--- Action item ---
Write out each entry below exactly; the images do not belong in your copy.

┌─ Entries provided

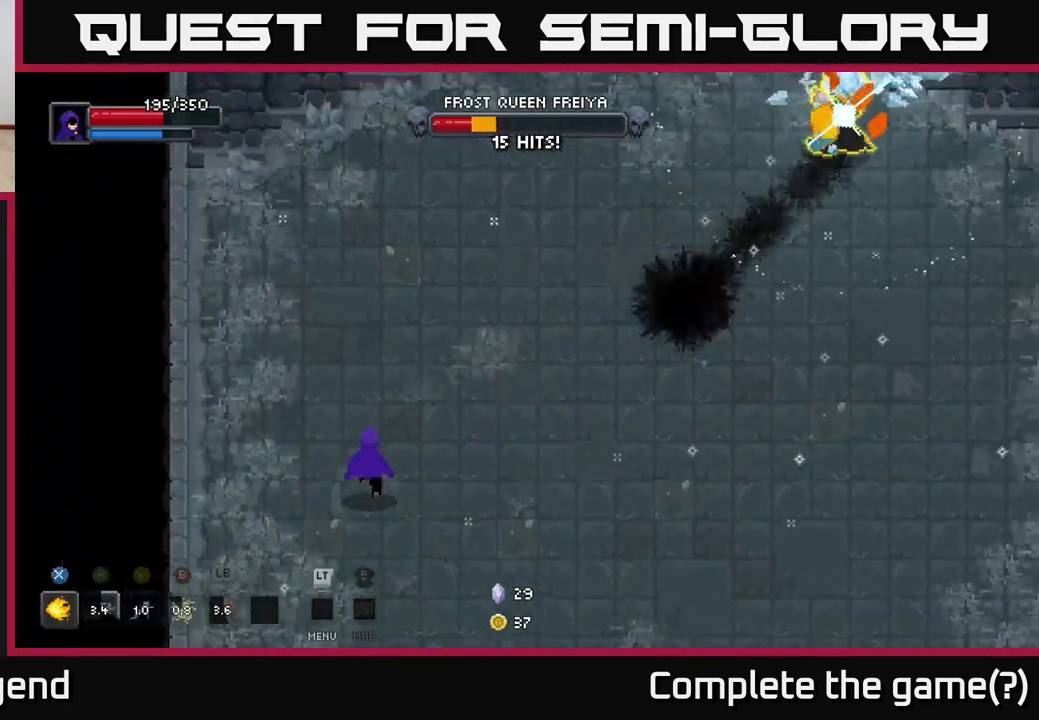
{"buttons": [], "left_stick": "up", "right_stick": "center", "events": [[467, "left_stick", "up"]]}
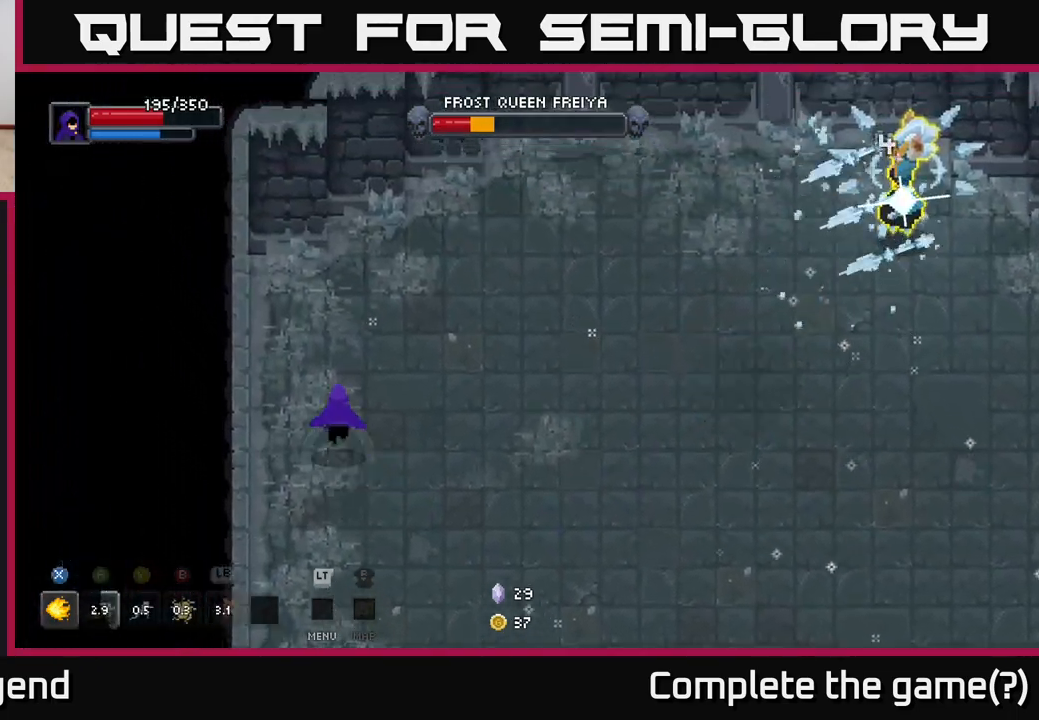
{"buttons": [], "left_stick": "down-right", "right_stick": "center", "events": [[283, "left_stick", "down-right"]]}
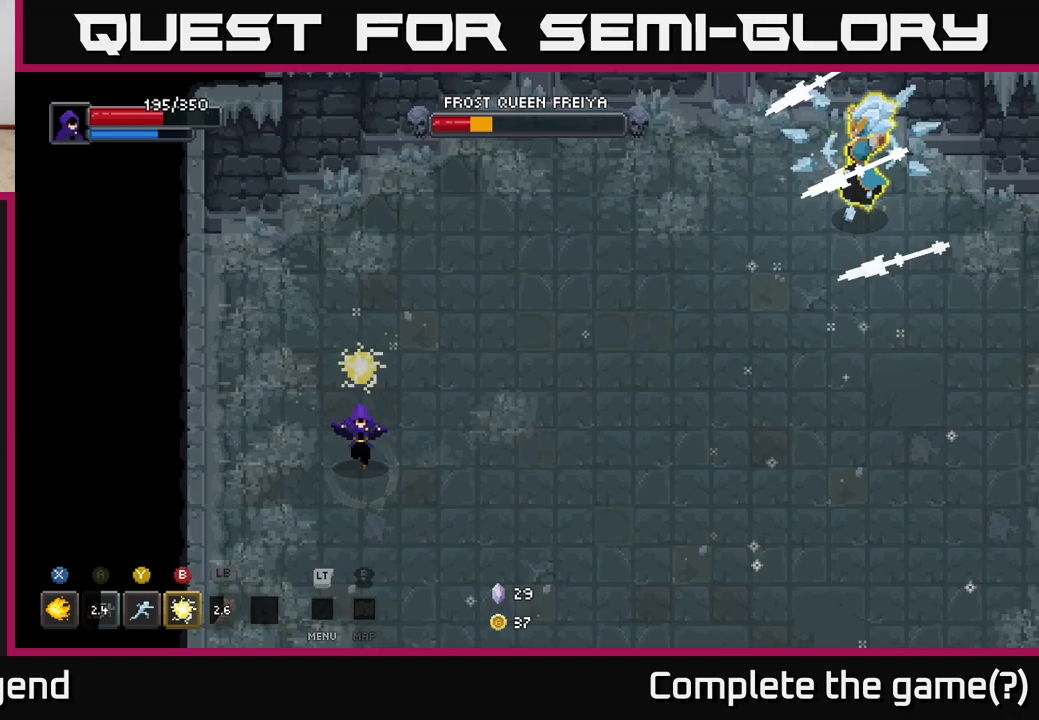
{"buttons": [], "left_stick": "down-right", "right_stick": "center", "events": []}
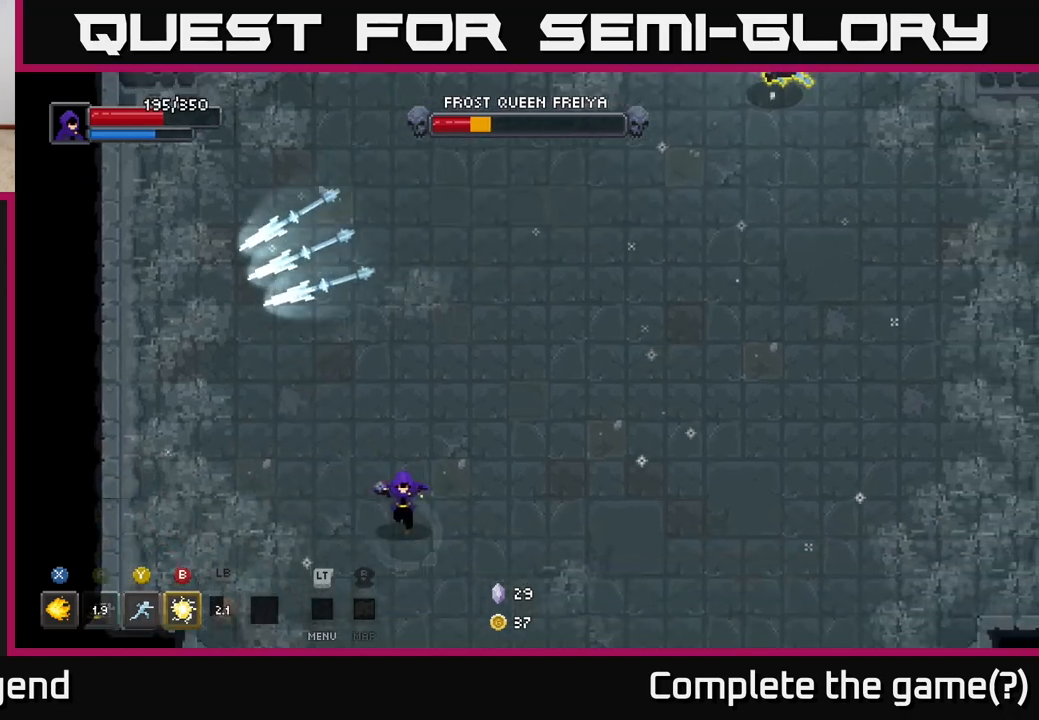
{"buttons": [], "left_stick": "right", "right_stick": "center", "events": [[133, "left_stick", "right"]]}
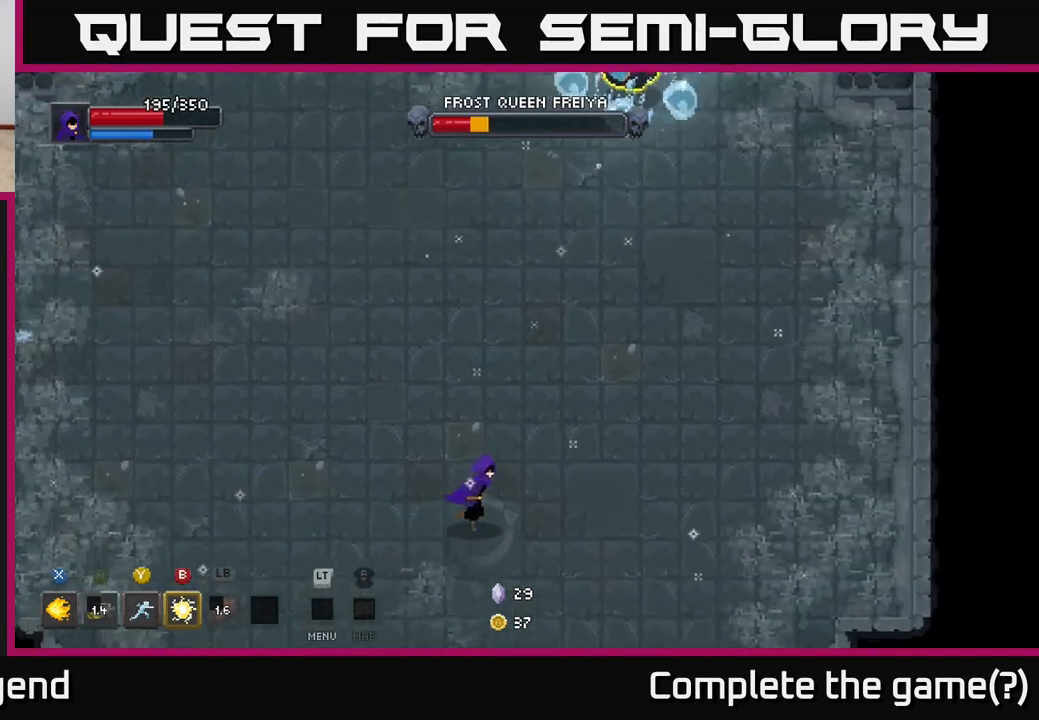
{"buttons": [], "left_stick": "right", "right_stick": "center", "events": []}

└─

--- Task response ---
{"buttons": [], "left_stick": "up", "right_stick": "center", "events": [[467, "left_stick", "up"]]}
{"buttons": [], "left_stick": "down-right", "right_stick": "center", "events": [[283, "left_stick", "down-right"]]}
{"buttons": [], "left_stick": "down-right", "right_stick": "center", "events": []}
{"buttons": [], "left_stick": "right", "right_stick": "center", "events": [[133, "left_stick", "right"]]}
{"buttons": [], "left_stick": "right", "right_stick": "center", "events": []}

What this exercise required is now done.